- SOURCE MATERIAL:
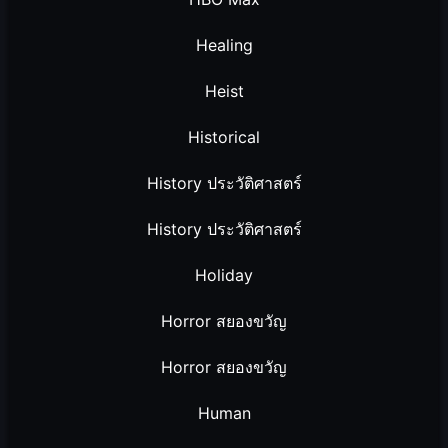
Healing
Heist
Historical
History ประวัติศาสตร์
History ประวัติศาสตร์
Holiday
Horror สยองขวัญ
Horror สยองขวัญ
Human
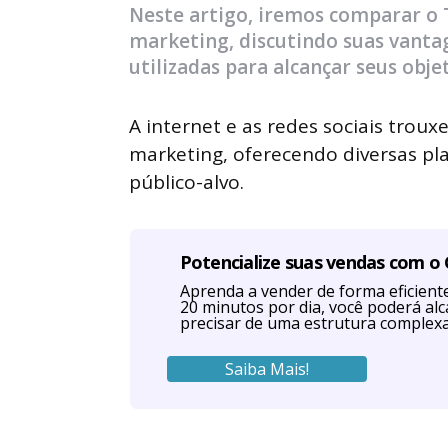
Neste artigo, iremos comparar o
marketing, discutindo suas vanta
utilizadas para alcançar seus objet
A internet e as redes sociais tro
marketing, oferecendo diversas p
público-alvo.
Potencialize suas vendas com o
Aprenda a vender de forma eficien
20 minutos por dia, você poderá al
precisar de uma estrutura complexa
Saiba Mais!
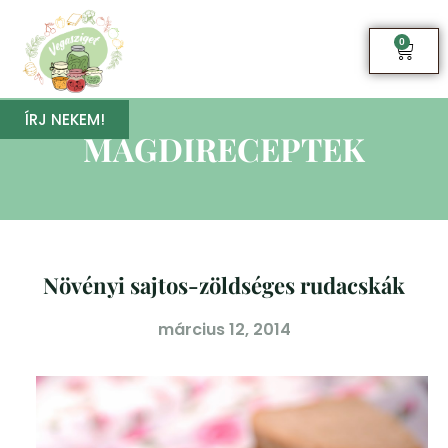
0
ÍRJ NEKEM!
MAGDIRECEPTEK
Növényi sajtos-zöldséges rudacskák
március 12, 2014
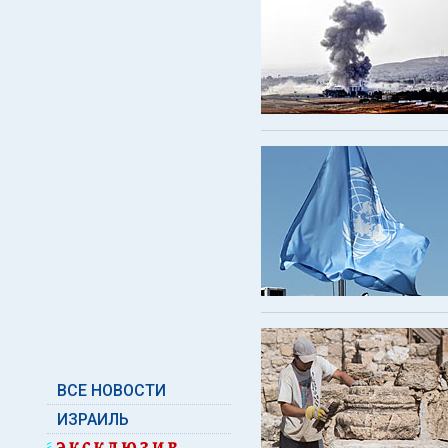
ВСЕ НОВОСТИ
ИЗРАИЛЬ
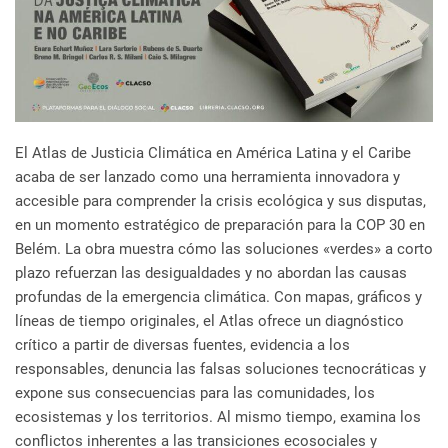
El Atlas de Justicia Climática en América Latina y el Caribe
acaba de ser lanzado como una herramienta innovadora y
accesible para comprender la crisis ecológica y sus disputas,
en un momento estratégico de preparación para la COP 30 en
Belém. La obra muestra cómo las soluciones «verdes» a corto
plazo refuerzan las desigualdades y no abordan las causas
profundas de la emergencia climática. Con mapas, gráficos y
líneas de tiempo originales, el Atlas ofrece un diagnóstico
crítico a partir de diversas fuentes, evidencia a los
responsables, denuncia las falsas soluciones tecnocráticas y
expone sus consecuencias para las comunidades, los
ecosistemas y los territorios. Al mismo tiempo, examina los
conflictos inherentes a las transiciones ecosociales y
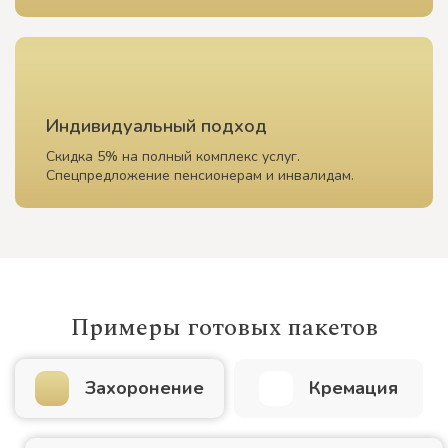
Индивидуальный подход
Скидка 5% на полный комплекс услуг.
Спецпредложение пенсионерам и инвалидам.
Примеры готовых пакетов
Захоронение
Кремация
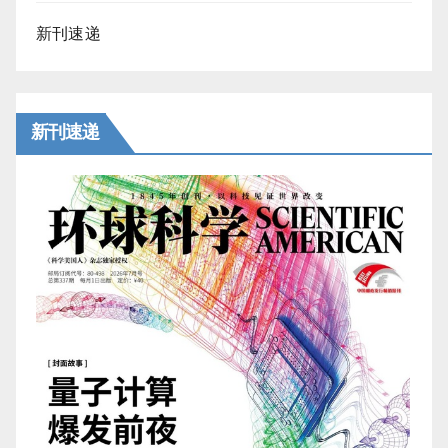
新刊速递
新刊速递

- WHAT YOU HAVE TO DO:
Write out all the data exactly, minus pictures.

- RESPONSE:
Healing
Heist
Historical
History ประวัติศาสตร์
History ประวัติศาสตร์
Holiday
Horror สยองขวัญ
Horror สยองขวัญ
Human
Neste artigo, iremos comparar o
marketing, discutindo suas vanta
utilizadas para alcançar seus objet
A internet e as redes sociais tro
marketing, oferecendo diversas p
público-alvo.
Potencialize suas vendas com o
Aprenda a vender de forma eficien
20 minutos por dia, você poderá al
precisar de uma estrutura complexa
Saiba Mais!
0
ÍRJ NEKEM!
MAGDIRECEPTEK
Növényi sajtos-zöldséges rudacskák
március 12, 2014
ВСЕ НОВОСТИ
ИЗРАИЛЬ
El Atlas de Justicia Climática en América Latina y el Caribe
acaba de ser lanzado como una herramienta innovadora y
accesible para comprender la crisis ecológica y sus disputas,
en un momento estratégico de preparación para la COP 30 en
Belém. La obra muestra cómo las soluciones «verdes» a corto
plazo refuerzan las desigualdades y no abordan las causas
profundas de la emergencia climática. Con mapas, gráficos y
líneas de tiempo originales, el Atlas ofrece un diagnóstico
crítico a partir de diversas fuentes, evidencia a los
responsables, denuncia las falsas soluciones tecnocráticas y
expone sus consecuencias para las comunidades, los
ecosistemas y los territorios. Al mismo tiempo, examina los
conflictos inherentes a las transiciones ecosociales y
Индивидуальный подход
Скидка 5% на полный комплекс услуг.
Спецпредложение пенсионерам и инвалидам.
Примеры готовых пакетов
Захоронение
Кремация
新刊速递
新刊速递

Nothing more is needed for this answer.